Scientific Retractions

Highlight

Category: Data Engineering
Year: 2023
Keywords: Pharmaceuticals, Life Sciences, Technology, Python, SQL, Agile Methodologies, Scrum, Jira

Description

Scientific retraction is the process of withdrawing papers with questionable credibility. The objectives are: 1) build an automated data pipeline by pulling in 3 different data sources: PubMed, iCite, and PubMed Central (i.e., information about articles, citations, and scientific retractions), and 2) develop an interactive dashboard in Foundry and demonstrate the key statistics about scientific retractions.
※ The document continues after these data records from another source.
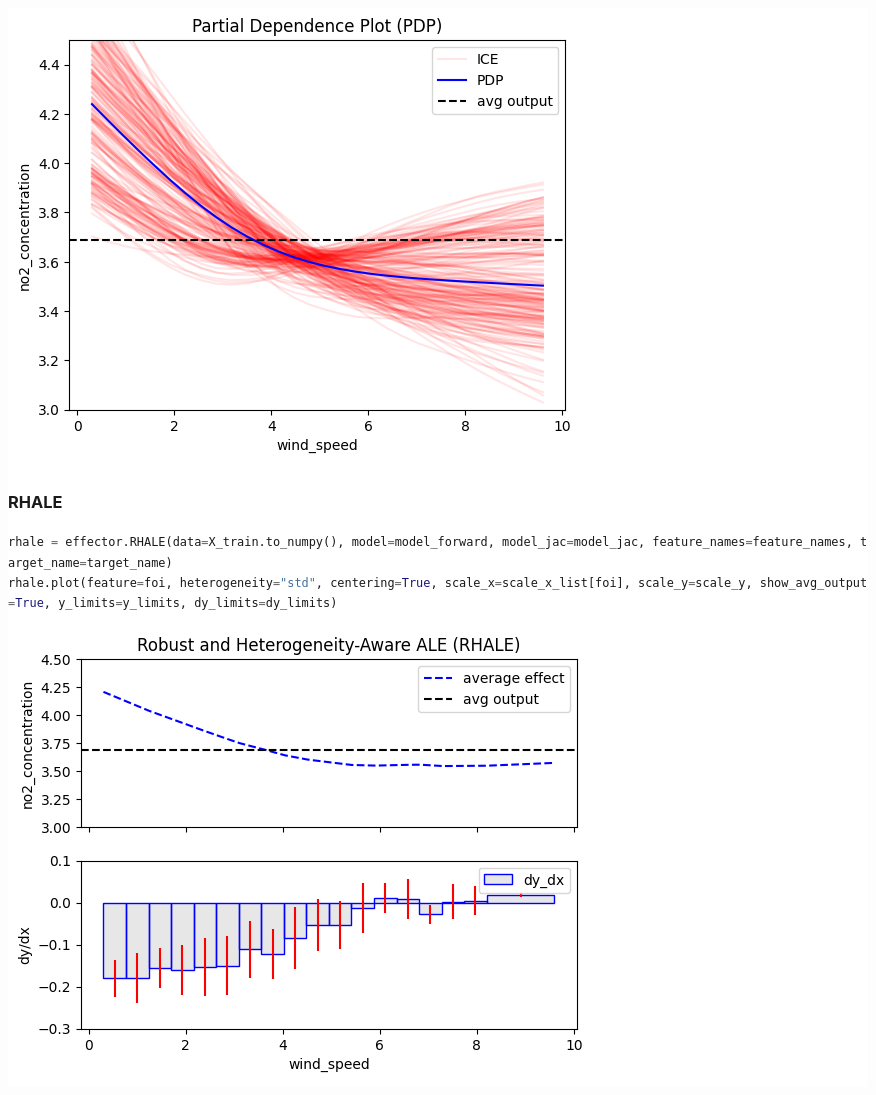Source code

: ![png](04_no2_files/04_no2_17_0.png)
    


### RHALE


```python
rhale = effector.RHALE(data=X_train.to_numpy(), model=model_forward, model_jac=model_jac, feature_names=feature_names, target_name=target_name)
rhale.plot(feature=foi, heterogeneity="std", centering=True, scale_x=scale_x_list[foi], scale_y=scale_y, show_avg_output=True, y_limits=y_limits, dy_limits=dy_limits)
```


    
![png](04_no2_files/04_no2_19_0.png)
The overall data pipeline starts from retrieving raw data to parsing and processing data all the way to generating output data. Ontology objects such as “articles” are built based on these output datasets and are used for creating the dashboard. In addition, an interactive dashboard is built based on the outputs from the data pipeline. There are three main takeaways. First, looking at the scale and spread of scientific retractions, around 97% of the papers published have a retracted paper in their citation lineage over the course of 10 generations. Generation 0 is the original retracted paper. Generation 1 is the paper that cited a Generation 0 paper. And so on and so forth. Second, looking at the year-over-year trend, both the percentages and the numbers of retracted and Generation 1 papers have increased over time. Third, looking at the latest changes, we see that in the past month, there are still more papers getting retracted and more papers citing retracted papers.